• Task: The answer is a single number: the count of lines below in which the word "colorectal" appears.

Dataset entries:

◇ ◇ ◇ ◇ ◇

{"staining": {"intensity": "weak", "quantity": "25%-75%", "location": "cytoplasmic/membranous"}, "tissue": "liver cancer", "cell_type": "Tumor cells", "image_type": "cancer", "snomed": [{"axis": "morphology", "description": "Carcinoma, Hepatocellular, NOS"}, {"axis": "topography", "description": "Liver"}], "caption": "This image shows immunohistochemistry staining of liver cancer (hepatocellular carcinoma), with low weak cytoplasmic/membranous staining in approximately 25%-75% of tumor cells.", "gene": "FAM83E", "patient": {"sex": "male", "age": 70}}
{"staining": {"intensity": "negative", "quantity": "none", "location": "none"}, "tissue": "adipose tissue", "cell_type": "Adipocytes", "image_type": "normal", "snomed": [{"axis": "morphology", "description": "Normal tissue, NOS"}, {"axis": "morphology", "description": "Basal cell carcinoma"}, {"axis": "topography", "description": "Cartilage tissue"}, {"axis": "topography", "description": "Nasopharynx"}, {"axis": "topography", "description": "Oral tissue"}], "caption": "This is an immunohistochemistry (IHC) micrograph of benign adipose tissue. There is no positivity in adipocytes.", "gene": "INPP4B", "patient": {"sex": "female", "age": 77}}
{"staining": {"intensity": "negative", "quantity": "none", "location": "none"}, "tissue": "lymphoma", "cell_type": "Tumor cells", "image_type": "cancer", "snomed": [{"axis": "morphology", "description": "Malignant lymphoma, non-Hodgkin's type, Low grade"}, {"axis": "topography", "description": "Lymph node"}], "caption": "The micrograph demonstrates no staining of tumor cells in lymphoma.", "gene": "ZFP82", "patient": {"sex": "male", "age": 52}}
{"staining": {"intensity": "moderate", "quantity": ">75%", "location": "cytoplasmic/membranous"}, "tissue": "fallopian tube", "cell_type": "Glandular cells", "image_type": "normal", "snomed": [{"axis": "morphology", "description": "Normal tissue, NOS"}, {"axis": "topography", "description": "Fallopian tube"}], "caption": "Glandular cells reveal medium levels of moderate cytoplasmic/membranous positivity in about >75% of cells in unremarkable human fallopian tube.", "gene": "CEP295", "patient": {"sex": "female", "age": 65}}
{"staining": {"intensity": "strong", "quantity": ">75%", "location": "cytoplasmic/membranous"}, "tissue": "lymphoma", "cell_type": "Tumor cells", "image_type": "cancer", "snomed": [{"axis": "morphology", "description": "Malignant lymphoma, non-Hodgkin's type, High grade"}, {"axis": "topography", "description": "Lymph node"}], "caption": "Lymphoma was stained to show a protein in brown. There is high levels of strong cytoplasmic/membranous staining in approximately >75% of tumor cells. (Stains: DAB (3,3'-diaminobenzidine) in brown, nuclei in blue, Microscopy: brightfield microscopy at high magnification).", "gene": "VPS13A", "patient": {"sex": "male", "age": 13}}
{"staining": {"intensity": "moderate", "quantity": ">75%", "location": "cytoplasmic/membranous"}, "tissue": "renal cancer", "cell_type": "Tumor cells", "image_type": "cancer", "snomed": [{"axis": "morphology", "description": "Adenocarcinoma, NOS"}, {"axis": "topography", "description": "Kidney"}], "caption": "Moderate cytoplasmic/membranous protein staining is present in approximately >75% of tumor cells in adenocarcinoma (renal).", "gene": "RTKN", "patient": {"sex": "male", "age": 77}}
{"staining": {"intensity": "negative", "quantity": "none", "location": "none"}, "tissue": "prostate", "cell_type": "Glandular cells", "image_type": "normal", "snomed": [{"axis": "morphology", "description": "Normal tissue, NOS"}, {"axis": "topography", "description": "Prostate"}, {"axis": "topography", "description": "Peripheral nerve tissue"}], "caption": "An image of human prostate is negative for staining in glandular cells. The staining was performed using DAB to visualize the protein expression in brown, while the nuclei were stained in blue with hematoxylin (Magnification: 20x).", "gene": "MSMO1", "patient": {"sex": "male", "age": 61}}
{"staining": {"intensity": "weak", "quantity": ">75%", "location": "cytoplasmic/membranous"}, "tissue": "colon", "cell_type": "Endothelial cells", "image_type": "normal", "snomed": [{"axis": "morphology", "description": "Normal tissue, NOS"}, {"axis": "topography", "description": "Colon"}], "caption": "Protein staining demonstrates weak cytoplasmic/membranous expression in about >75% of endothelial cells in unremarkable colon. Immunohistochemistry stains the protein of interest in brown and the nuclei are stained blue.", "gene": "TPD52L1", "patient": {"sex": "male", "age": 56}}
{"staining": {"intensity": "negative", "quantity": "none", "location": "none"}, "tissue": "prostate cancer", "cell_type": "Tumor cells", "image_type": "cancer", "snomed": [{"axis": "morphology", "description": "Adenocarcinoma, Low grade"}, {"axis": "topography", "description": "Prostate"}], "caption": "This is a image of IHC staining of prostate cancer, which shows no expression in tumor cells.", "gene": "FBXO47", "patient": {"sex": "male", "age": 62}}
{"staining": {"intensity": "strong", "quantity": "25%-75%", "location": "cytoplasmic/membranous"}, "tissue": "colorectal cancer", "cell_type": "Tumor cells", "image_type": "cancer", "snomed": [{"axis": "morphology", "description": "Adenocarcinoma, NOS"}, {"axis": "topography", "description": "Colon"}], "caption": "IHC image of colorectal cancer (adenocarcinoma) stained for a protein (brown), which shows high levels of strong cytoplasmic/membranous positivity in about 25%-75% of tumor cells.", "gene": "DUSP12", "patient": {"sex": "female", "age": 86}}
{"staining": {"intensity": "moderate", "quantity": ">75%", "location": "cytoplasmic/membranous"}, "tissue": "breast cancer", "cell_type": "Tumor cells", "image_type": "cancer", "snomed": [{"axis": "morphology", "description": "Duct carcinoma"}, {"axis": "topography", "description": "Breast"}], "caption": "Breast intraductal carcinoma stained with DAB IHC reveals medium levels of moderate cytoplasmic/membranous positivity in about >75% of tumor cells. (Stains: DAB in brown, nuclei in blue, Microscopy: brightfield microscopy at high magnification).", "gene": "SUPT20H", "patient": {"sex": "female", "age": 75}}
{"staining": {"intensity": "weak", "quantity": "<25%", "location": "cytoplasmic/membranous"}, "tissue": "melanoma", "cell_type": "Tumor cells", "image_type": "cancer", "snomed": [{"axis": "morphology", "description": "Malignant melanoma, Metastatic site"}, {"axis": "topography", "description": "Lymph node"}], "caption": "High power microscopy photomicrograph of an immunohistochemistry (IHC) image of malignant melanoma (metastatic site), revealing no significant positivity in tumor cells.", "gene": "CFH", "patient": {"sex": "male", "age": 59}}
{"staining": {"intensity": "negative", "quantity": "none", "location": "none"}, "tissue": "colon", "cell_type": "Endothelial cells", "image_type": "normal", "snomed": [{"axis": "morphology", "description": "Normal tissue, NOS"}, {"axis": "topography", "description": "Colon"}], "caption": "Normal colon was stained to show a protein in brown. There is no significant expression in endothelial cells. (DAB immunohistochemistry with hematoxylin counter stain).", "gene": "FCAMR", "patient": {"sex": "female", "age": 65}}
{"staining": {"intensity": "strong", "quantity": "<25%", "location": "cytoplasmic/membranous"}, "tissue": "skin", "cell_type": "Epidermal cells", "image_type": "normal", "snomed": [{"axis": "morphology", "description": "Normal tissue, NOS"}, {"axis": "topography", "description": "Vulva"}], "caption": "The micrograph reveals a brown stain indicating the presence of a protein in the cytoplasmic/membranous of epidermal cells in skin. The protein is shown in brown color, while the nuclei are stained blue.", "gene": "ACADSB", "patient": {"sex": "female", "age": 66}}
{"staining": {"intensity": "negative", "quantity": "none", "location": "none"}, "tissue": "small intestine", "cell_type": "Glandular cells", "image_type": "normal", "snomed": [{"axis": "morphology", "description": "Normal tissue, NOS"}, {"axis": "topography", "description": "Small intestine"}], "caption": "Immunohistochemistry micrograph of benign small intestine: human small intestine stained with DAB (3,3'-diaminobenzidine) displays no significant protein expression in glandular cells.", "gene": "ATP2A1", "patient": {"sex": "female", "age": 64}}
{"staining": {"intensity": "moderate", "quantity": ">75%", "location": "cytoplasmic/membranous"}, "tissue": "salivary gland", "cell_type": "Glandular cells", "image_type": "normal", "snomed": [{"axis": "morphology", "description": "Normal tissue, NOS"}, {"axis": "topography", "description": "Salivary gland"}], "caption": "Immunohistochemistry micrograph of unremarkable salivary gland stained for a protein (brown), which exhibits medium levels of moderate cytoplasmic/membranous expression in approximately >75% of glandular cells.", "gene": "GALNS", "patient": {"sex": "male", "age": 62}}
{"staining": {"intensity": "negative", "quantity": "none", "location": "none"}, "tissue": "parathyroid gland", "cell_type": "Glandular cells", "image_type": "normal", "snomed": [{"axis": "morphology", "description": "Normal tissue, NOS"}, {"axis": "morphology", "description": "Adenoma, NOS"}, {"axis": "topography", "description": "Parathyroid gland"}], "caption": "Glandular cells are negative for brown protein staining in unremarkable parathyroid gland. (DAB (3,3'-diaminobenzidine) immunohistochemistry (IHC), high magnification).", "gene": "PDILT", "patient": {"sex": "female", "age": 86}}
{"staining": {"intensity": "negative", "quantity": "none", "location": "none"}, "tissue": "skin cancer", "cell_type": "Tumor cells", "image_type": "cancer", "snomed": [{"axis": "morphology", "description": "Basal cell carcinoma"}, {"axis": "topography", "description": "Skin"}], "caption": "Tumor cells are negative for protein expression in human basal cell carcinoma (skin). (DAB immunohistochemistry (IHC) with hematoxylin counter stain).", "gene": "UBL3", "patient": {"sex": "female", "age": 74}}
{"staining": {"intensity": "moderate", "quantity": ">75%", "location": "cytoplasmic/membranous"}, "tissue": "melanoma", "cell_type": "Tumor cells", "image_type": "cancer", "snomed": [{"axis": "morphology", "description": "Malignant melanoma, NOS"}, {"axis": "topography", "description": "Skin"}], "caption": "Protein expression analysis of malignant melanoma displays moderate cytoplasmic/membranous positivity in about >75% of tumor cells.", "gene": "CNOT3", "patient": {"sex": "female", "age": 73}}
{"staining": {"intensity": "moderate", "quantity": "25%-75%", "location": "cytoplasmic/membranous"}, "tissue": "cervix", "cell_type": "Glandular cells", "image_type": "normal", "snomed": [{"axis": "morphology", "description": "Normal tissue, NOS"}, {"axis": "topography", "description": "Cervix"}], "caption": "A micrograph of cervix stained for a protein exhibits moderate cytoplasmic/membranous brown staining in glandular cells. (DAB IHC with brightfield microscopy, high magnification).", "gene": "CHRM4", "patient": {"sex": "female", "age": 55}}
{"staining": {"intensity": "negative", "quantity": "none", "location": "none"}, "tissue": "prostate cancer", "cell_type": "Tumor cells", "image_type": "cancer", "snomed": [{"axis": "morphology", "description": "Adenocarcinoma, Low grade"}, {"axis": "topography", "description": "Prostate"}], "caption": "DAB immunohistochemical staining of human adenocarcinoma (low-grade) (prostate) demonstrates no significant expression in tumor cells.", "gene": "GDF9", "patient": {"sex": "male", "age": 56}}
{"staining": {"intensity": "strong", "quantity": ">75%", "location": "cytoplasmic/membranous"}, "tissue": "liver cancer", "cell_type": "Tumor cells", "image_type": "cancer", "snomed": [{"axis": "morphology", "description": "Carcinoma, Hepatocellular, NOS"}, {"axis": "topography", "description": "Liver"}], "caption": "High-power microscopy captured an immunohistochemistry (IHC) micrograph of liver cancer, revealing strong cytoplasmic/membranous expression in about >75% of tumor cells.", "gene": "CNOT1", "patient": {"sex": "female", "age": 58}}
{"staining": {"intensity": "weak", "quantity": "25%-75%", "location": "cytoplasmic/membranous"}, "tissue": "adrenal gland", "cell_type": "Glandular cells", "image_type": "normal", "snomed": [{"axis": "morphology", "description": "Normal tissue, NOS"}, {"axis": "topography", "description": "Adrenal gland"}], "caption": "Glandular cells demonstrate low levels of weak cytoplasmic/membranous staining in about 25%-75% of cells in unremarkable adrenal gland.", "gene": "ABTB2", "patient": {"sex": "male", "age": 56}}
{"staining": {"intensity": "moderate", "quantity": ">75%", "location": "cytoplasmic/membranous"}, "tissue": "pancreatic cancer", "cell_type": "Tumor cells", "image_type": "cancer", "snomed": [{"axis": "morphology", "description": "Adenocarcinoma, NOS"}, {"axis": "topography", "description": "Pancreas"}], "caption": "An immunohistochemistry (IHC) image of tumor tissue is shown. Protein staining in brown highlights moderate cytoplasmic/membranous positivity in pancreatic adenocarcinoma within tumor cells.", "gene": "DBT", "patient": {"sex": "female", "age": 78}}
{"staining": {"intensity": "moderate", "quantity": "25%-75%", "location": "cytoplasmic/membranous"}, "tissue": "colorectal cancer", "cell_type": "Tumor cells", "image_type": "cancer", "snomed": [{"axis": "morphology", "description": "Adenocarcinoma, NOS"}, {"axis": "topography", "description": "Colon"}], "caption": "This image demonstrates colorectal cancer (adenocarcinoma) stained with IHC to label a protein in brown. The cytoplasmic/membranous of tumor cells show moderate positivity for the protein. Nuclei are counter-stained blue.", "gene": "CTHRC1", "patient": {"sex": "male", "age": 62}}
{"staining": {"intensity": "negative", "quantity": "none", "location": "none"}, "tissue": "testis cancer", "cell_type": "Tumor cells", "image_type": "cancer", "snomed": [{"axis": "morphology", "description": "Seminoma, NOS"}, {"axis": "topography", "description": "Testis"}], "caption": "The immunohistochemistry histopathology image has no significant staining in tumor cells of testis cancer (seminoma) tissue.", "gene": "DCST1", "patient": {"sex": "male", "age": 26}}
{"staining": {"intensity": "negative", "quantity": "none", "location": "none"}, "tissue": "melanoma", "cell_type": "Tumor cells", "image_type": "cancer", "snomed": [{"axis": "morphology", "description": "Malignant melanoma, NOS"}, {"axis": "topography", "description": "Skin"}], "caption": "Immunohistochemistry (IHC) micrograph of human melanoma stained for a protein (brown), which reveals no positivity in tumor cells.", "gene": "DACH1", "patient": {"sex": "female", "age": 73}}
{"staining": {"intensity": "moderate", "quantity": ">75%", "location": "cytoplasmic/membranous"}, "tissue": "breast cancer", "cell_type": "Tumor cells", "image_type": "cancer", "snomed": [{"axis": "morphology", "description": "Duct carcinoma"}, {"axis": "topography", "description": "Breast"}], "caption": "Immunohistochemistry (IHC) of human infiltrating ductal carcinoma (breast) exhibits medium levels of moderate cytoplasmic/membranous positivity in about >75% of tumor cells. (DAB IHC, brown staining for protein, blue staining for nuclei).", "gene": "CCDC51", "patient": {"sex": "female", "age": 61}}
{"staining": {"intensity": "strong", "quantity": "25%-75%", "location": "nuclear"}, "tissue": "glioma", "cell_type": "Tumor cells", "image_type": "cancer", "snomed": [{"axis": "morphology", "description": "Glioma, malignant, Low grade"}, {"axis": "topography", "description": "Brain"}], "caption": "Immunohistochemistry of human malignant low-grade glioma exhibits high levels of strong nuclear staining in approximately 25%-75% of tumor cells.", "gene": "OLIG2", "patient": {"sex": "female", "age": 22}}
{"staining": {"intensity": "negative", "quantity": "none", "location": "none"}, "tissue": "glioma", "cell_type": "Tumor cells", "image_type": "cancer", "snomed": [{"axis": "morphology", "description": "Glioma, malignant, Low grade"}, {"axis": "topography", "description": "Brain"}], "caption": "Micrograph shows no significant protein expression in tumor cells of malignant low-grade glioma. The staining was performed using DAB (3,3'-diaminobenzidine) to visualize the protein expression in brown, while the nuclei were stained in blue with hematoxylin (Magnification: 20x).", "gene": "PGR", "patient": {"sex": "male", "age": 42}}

◇ ◇ ◇ ◇ ◇

• Written answer: 2